The third round was negotiated by Emil Mazey, secretary-treasurer of the union and achieved a thirteen-cent-an-hour increase in wages from the Chrysler Corporation. Reuther began the Fourth Round in January 1949, which would result in his Treaty of Detroit.

==Goals==
After World War II, health and welfare had become critical issues in labor contracts across industries, and Reuther chose pensions and company-funded medical care as the focus of his bargaining in 1949. Since inflation in the postwar economy had reduced the significance of the $32 a month benefit from Social Security, the issue of pensions had become more important than ever.

Historically, retirement security was an individual responsibility. In particular, since the recipient of a pension was, by definition, no longer an employee, companies had argued that a pension could not be their responsibility. Reuther believed that retirement did not end a worker's association with a union, and workers deserved a lifelong pension. Reuther was adamant that the pension plans be fully funded, actuarially sound (the amount set needed to be set to the life expectancies of the pensioners), and noncontributory, with the full cost borne by the company.

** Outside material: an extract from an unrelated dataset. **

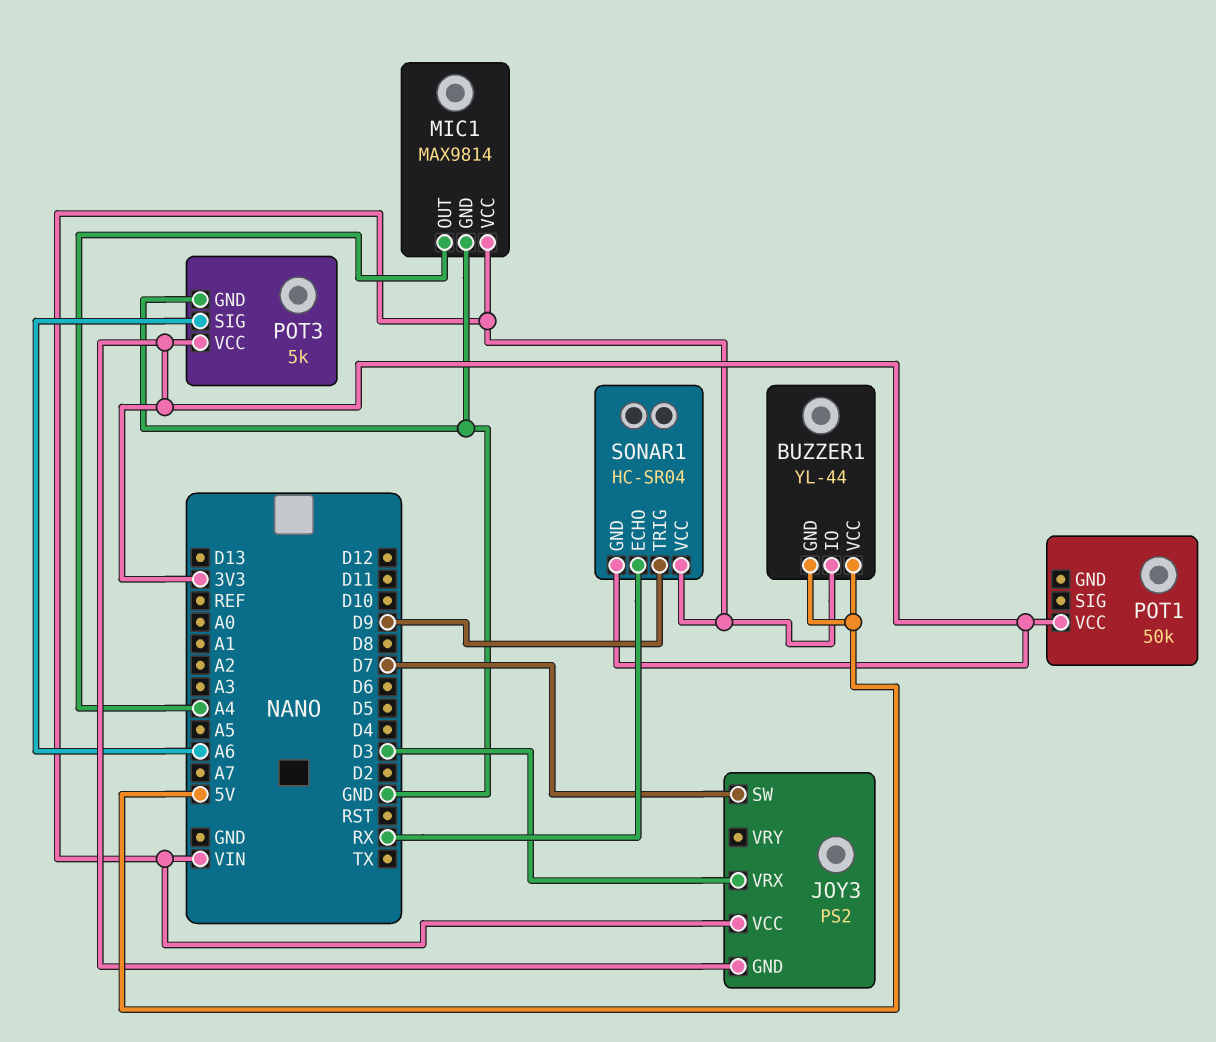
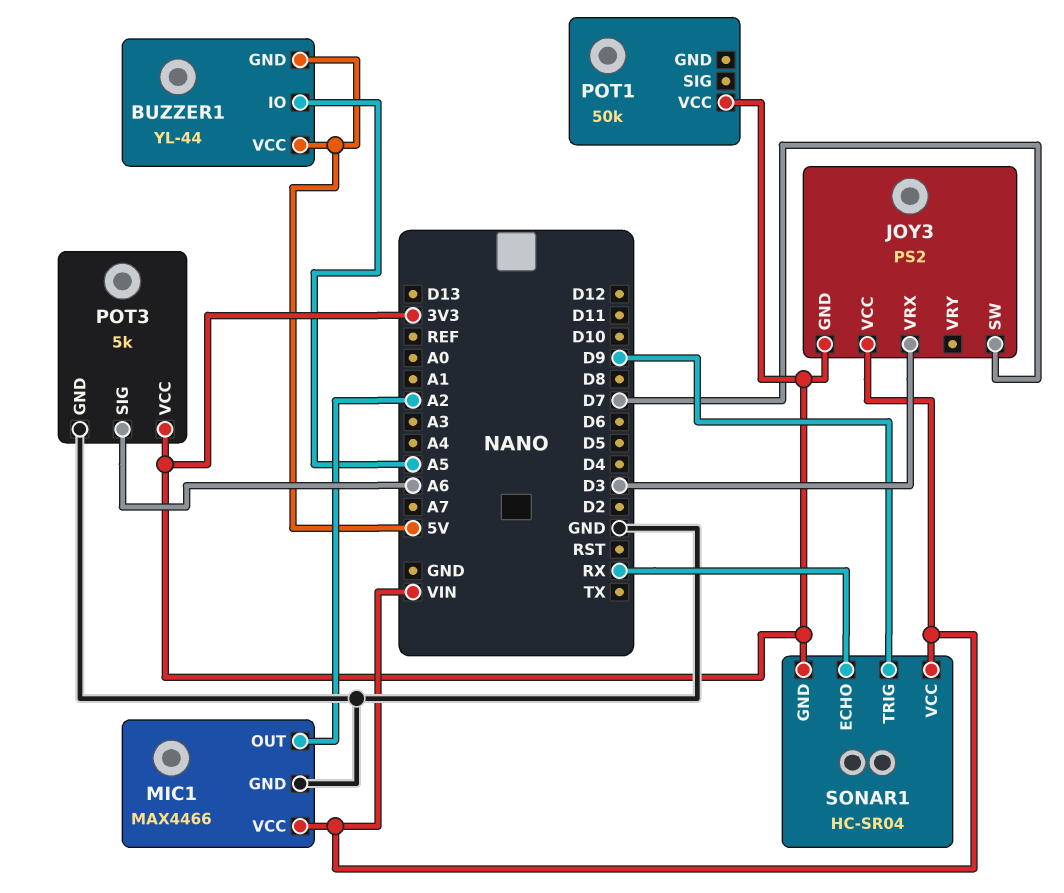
BUZZER1 pin IO: VIN -> A5
MIC1: MAX9814 -> MAX4466
MIC1 pin OUT: A4 -> A2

The automakers were principally concerned with negotiating a longer contract to protect the manufacturers from annual strikes, avoid the costs of undergoing negotiations each year, and give control over long-term scheduling of production, model changes, and tool and plant investment.

==Negotiations with Ford and Chrysler==
Under Reuther, the UAW had adopted a strategy of collective bargaining in which the UAW negotiated with and threatened to strike only one of the Big Three automakers. Once concessions had been earned at one, in the next round of negotiations, the other two were likely to match terms of the first. Reuther called this strategy "getting a foot in the door."

In 1949, Reuther chose Ford as his first target. In 1947, Ford had offered its workers a choice between a contributory pension plan and wage increases. While the UAW took wage increases at the time, Reuther suspected that Ford might be most amenable to a pension plan.
New management and an aging workforce at Ford also suggested that the UAW would have the best chances of success with Ford.

In September 1949, to avoid a strike, Ford agreed to pay $20 million a year to pay the entire cost of pensions. Workers with 30 years' service would receive $100 a month. Ford agreed that the pension plan would be both fully funded and actuarially sound.

After its success with Ford, the UAW moved on to Chrysler. While Chrysler was willing to match the $100-a-month pension plan, it refused to fund it fully. Not willing to yield on this point, Reuther initiated a strike that would last 104 days. It was during this strike that Reuther coined the phrase "too old to work and too young to die," referring to financially unsupported retirees. Chrysler gave in after nearly three months and $1 billion lost in sales.

==Agreement with GM==
Seeking to avoid the cost Chrysler had paid, GM negotiated a contract with the UAW a few weeks after Chrysler in 1950. The contract included a fully funded, actuarially sound pension plan of $125 a month, including Social Security. The contract continued COLA and raised the annual improvement factor to 4 cents an hour.

Also, GM agreed to cover one half of the cost for workers and their families. The UAW, in return, agreed to a five-year term of the contract. Fortune named the contract the "Treaty of Detroit" and noted Reuther's impressive negotiating abilities. Ford and Chrysler soon negotiated contracts along the same lines as the Treaty.

==Impact==
The Treaty affected the lives of many laborers and influenced labor contracts and law making in the following decades. The "Treaty" made pensions and healthcare a permanent part of labor contracts. In 1974, funding was made a requirement for all plans. The Treaty, along with other gains made by the union over the next decade moved autoworkers in America into the middle class, with wages since the war nearly doubling and home ownership becoming common among laborers.